Anyone here have any experience with teaching English abroad in Thailand, China, Indonesia, etc? All you'd need is to be a native speaker and have a TEFL cert so you can get western middle-class wagecuck salary but with a lot lower living expenses. I was thinking that I could save up a lot of money that way and some programs even offer free housing and some monthly allowance making it even better for saving up money.
Any thoughts? Anyone have any experience with it?
I'm not talking about quality of living here, just min/maxing money making capabilities.
Go to Phuket, fuck trannys.
Taught in Korea for a year, saved up 12k since they pay for absolutely everything.
And that was with eating out all the time. I should have done another year. I knew someone who has been there for 8 years and had around 80k saved.
>>2897099
Taught ESL in Vietnam for a year. I was paid fairly well compared with the local salary but quite poor compared with back home. Cash in hand though so that was nice. 7 days a week roster: all day Saturday and Sunday 8am til maybe 7 or 8pm with a very long lunch break and evenings during the week from like 4 or 5pm until 8 or 9. Most of the other teachers taught at public schools during the weekdays and private schools at night but I was only doing the private schools. All ages and levels are taught.
Thailand has the most fuckable women/ladyboys in asia. Yeah, they can be two faced cunts but on the whole it's your best bet.
DON'T GO TO CHINA. You've been warned.
>>2897099
>All you'd need is to be a native speaker and have a TEFL cert
English or the nationality you plan on teaching English to?
I'm becoming fluent in Japanese but it's still probably a year or two off being proficient enough to teach. Even then, I'm not sure if I'd have the social skills to teach effectively, or if Japan's teaching market would accept me (might be oversaturated with weabs etc.)
>>2897099
Need a degree?
>>2897765
I think most ESL employers don't care whether you speak the country's language and some will give you basic courses there anyway.

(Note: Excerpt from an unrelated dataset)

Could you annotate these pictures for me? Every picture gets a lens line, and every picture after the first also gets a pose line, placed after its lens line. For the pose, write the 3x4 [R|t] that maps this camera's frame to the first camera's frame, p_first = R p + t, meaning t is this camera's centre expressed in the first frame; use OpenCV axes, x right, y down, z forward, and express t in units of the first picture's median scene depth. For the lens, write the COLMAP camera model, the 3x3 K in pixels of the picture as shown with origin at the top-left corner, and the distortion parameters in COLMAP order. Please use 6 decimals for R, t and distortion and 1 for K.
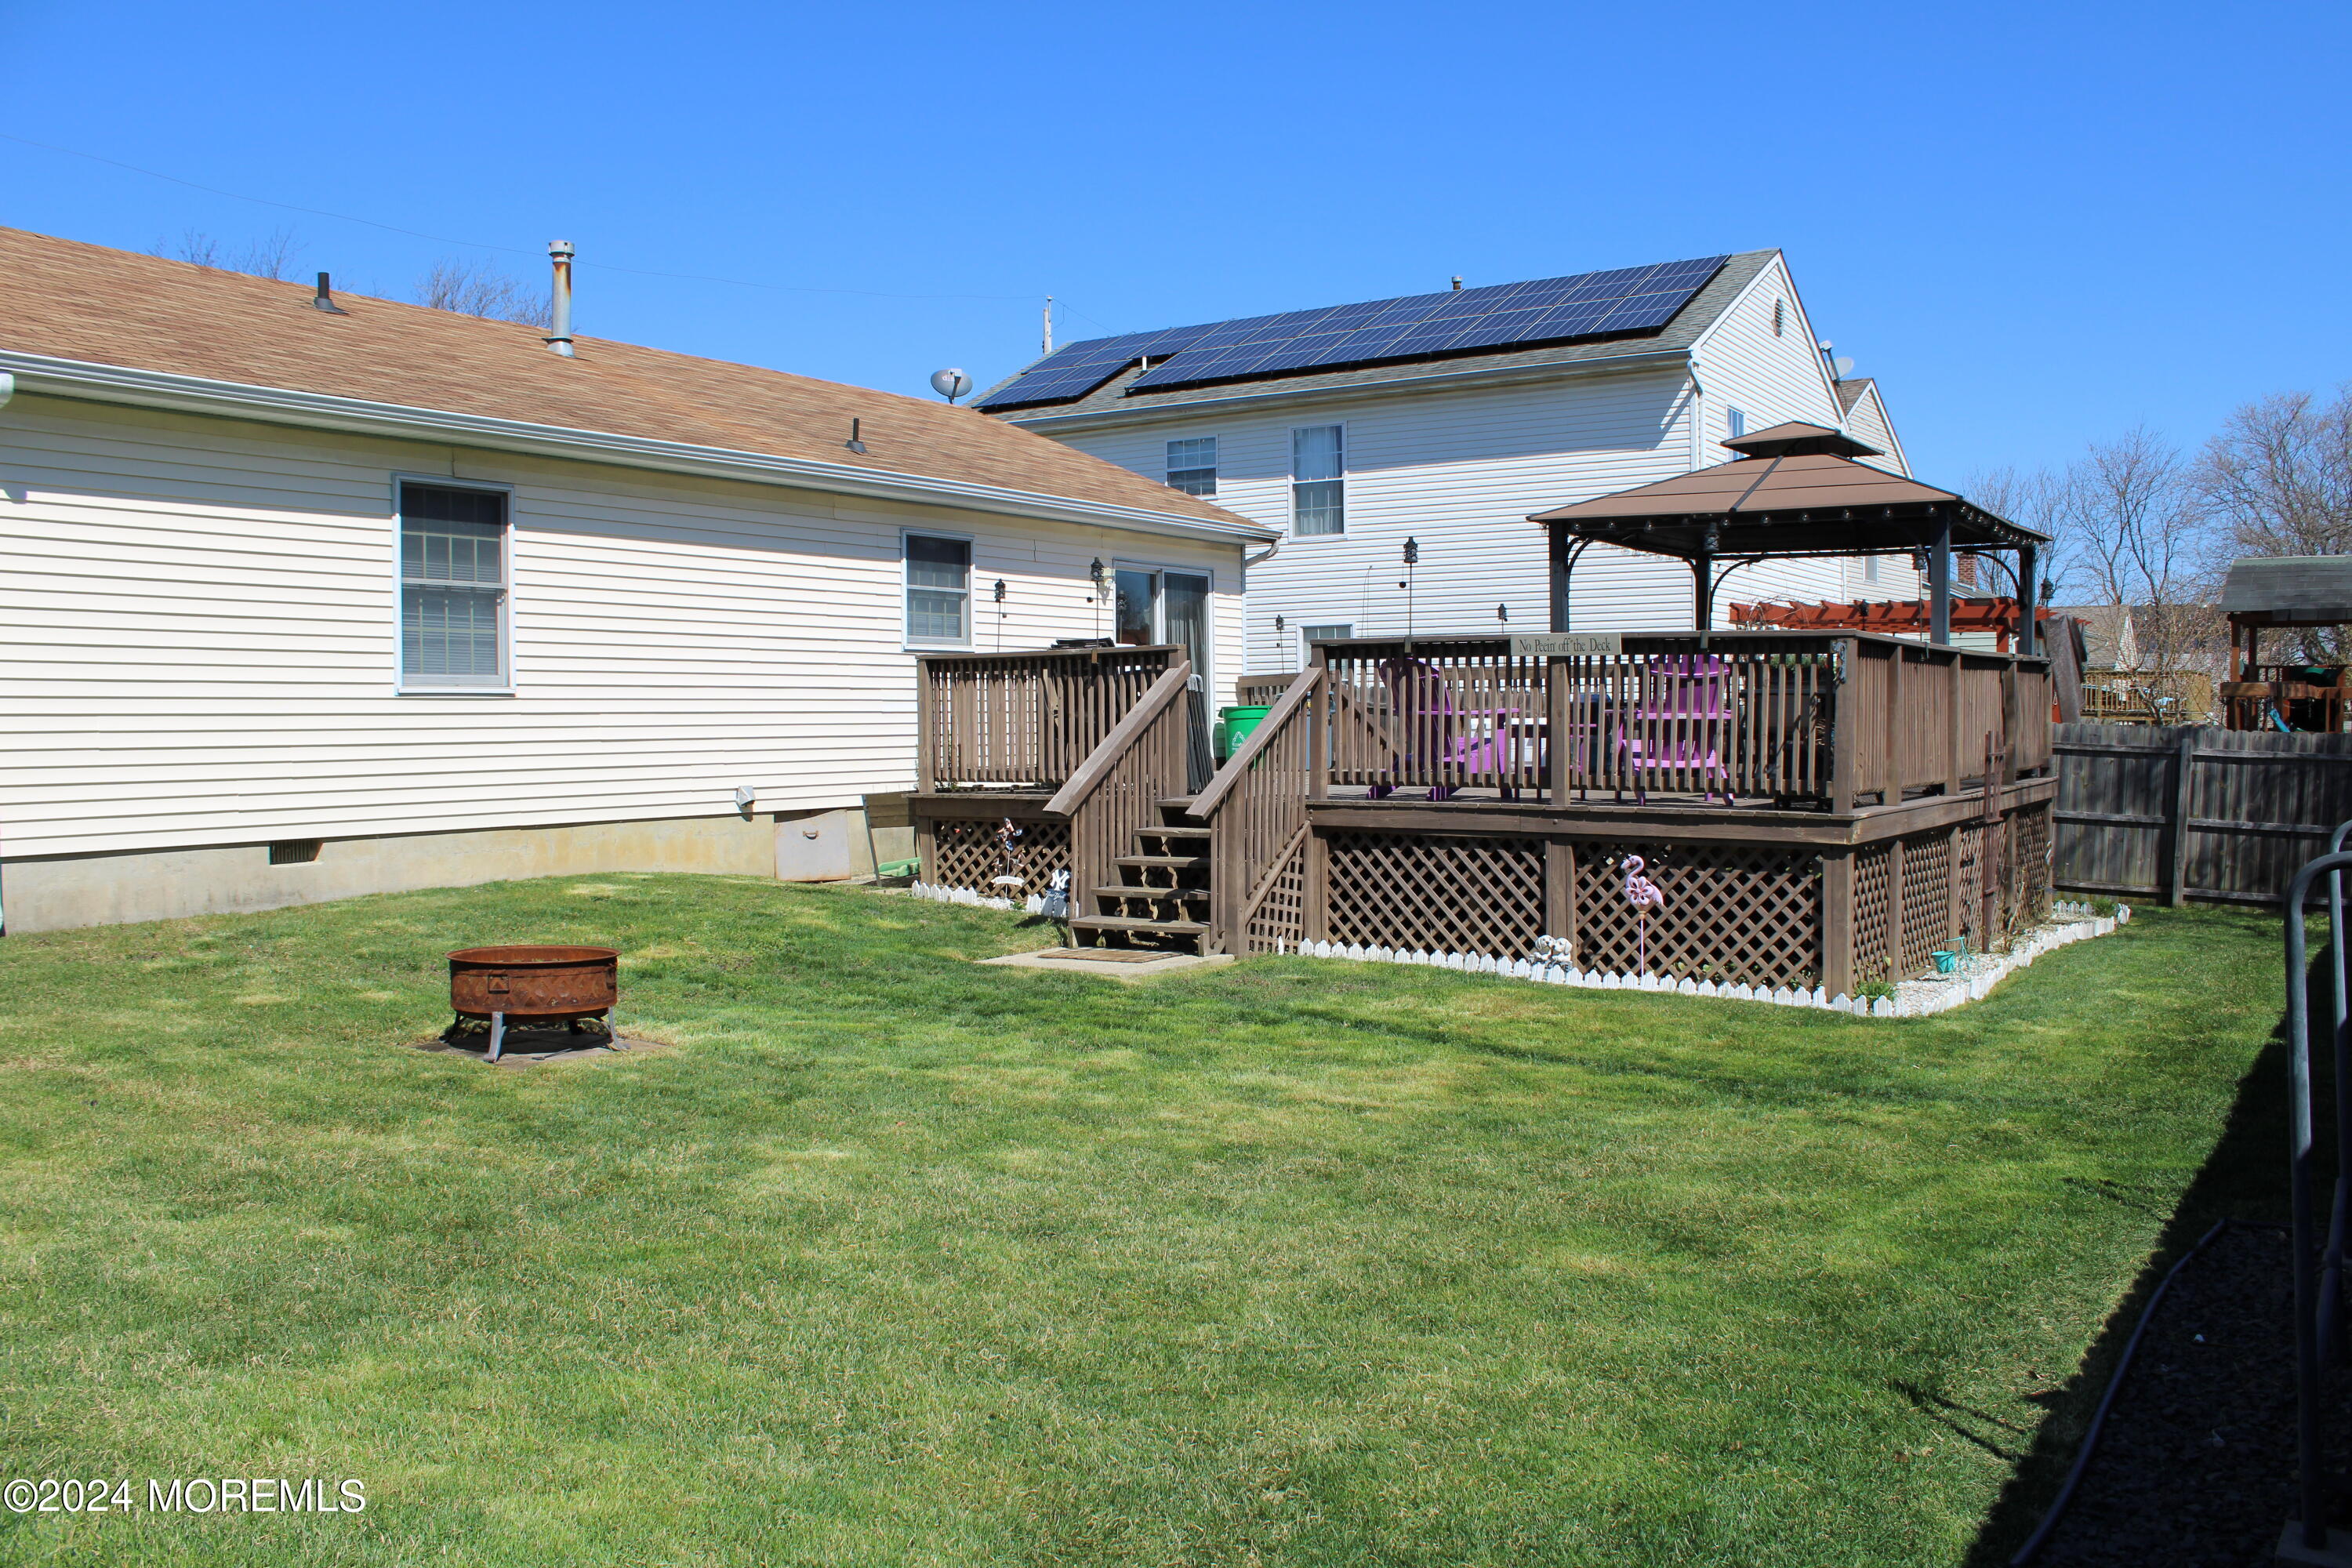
lens RADIAL K [[1956.7, 0, 1176.0], [0, 1956.7, 784.0], [0, 0, 1]] dist [-0.183103, 0.163548]
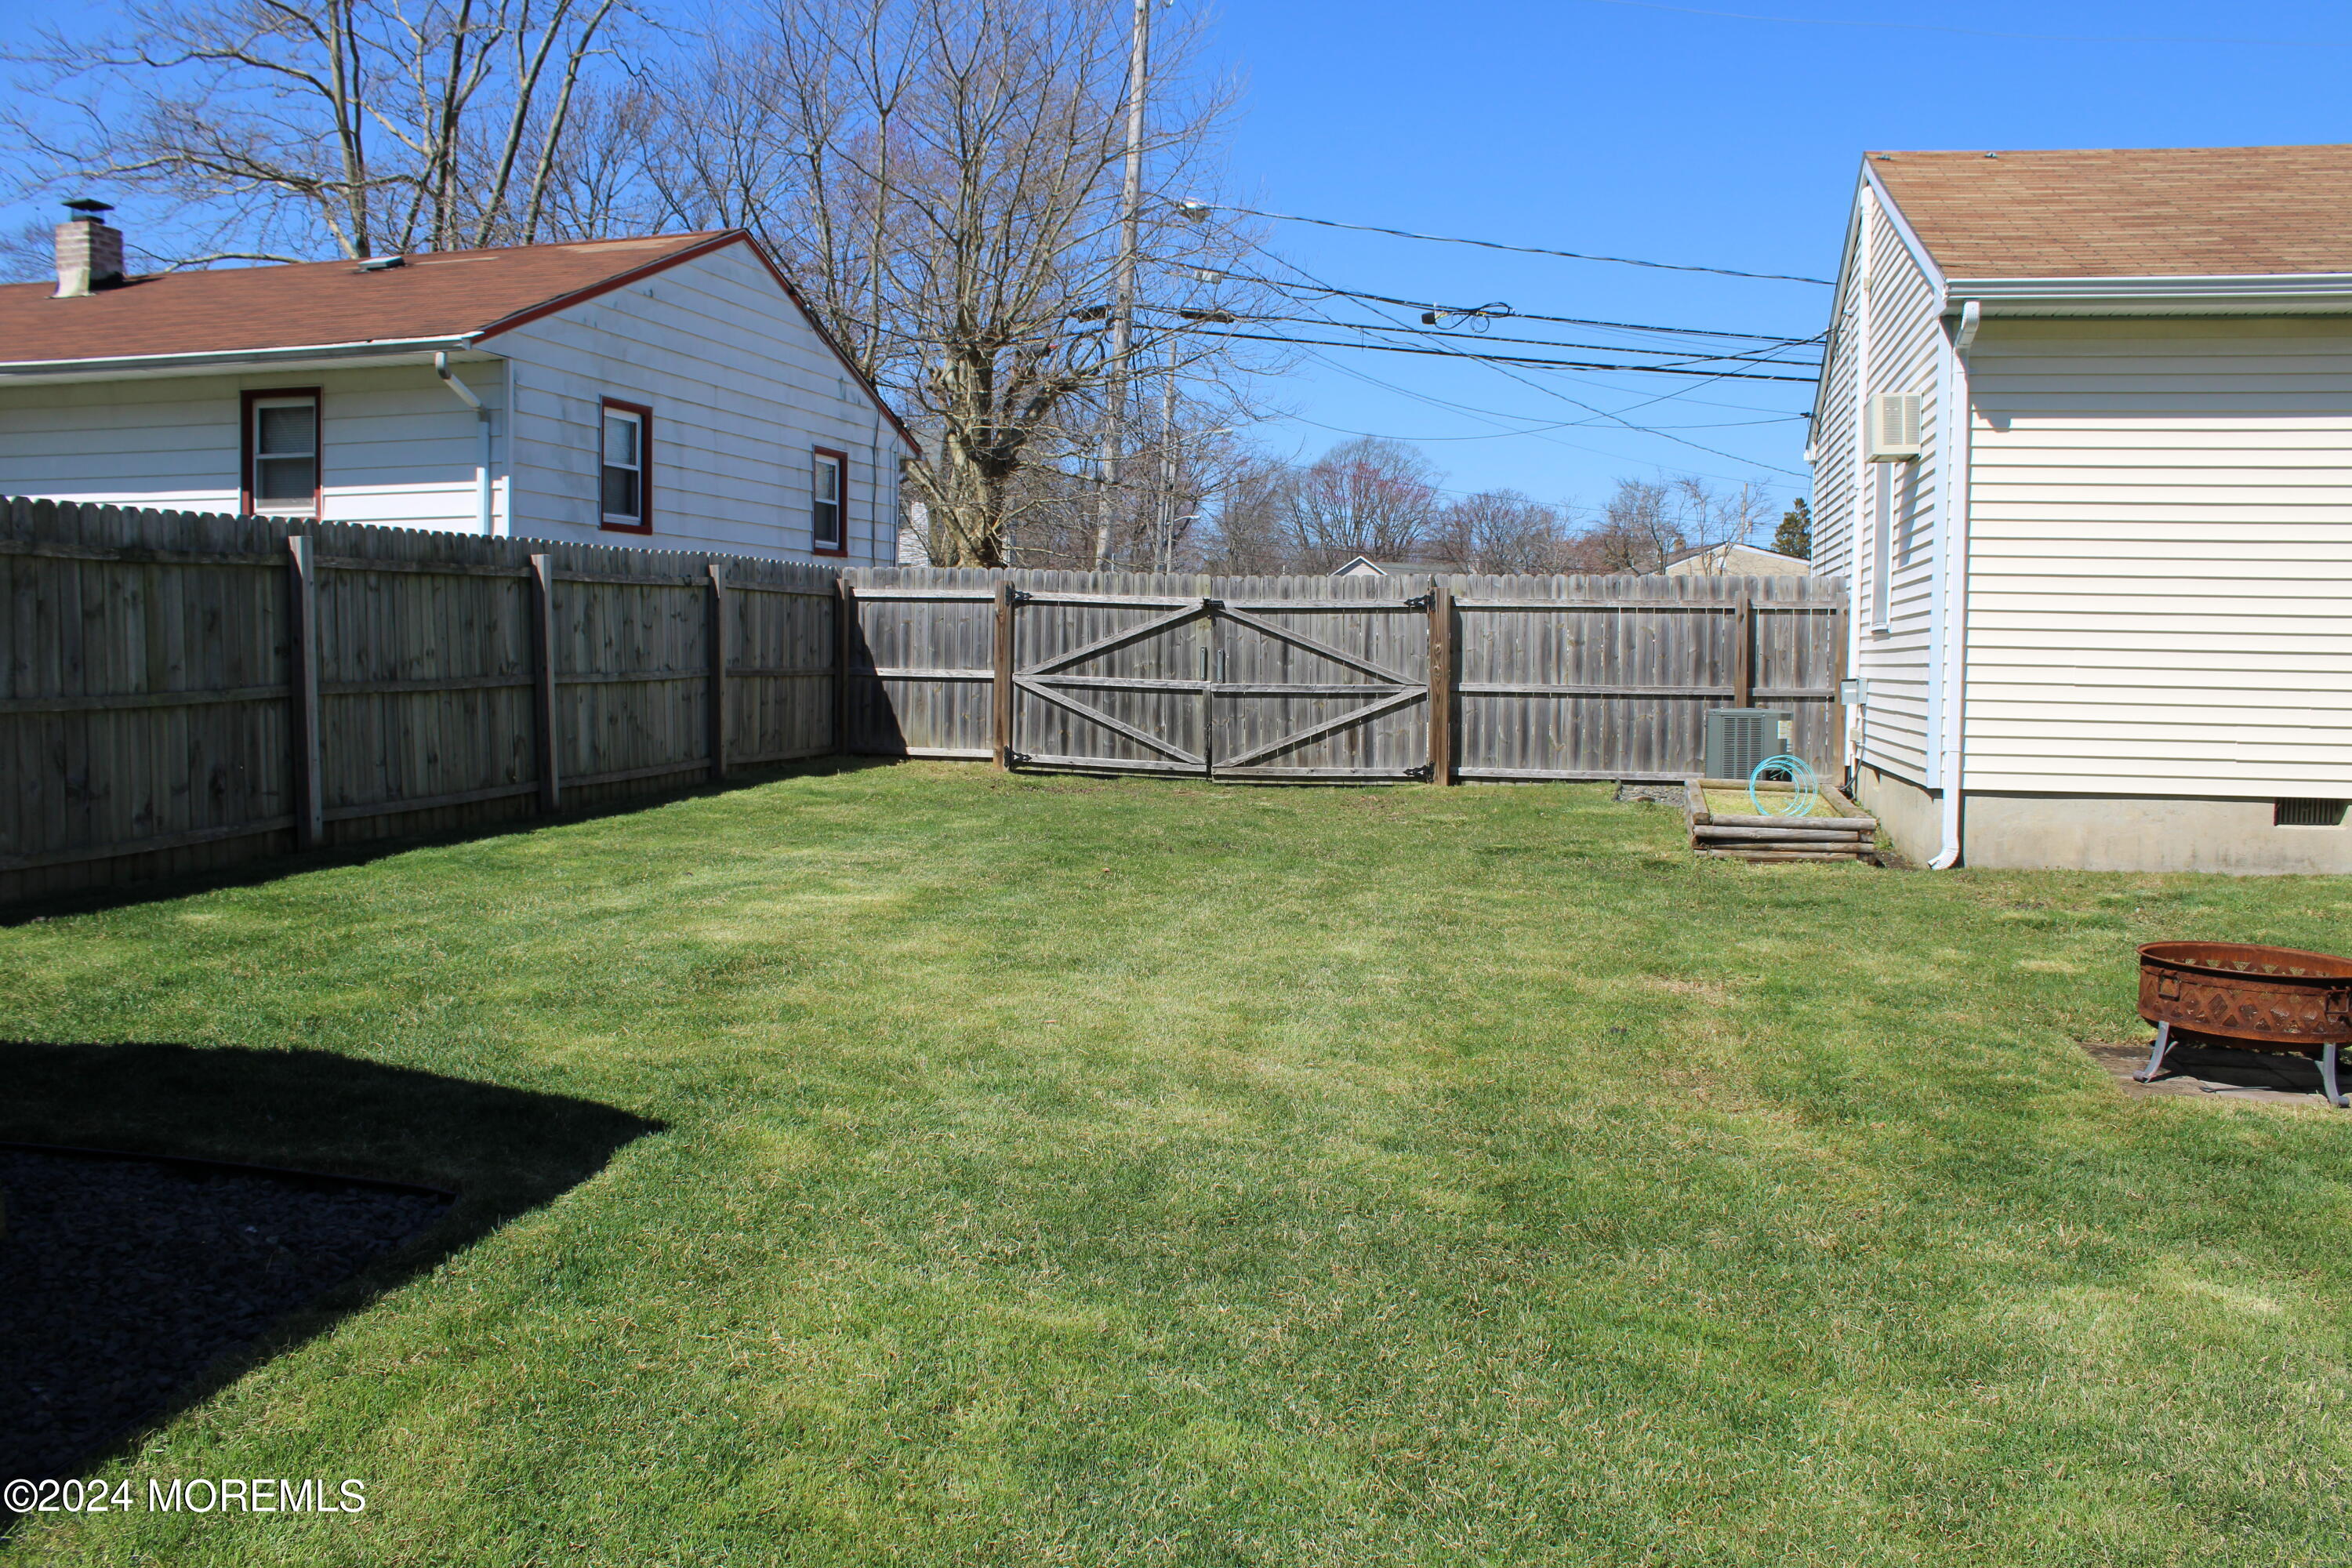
lens RADIAL K [[1956.7, 0, 1176.0], [0, 1956.7, 784.0], [0, 0, 1]] dist [-0.183103, 0.163548]
pose [[0.348820, 0.074014, -0.934263, 0.199934], [-0.044363, 0.997063, 0.062425, -0.009871], [0.936139, 0.019672, 0.351079, 0.285612]]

The point is that you should only speak English in the classroom.
>>2897777
Some places require a BA some don't. For sure you'd have an edge over your competition if you do have one but I think it's possible without.
>>2897812
I wasn't really sure about the English level of the people I'd have to teach. So you're saying they know enough to be able to have (somewhat broken) conversations with you already, and it's your job to fine tune them and expand their vocab?
>>2897849
Well, from what I've seen when you are teaching elementary school children for example, you are using pictures and little comics to give them the vocabulary and grammar. I think you learn it all in the TEFL courses.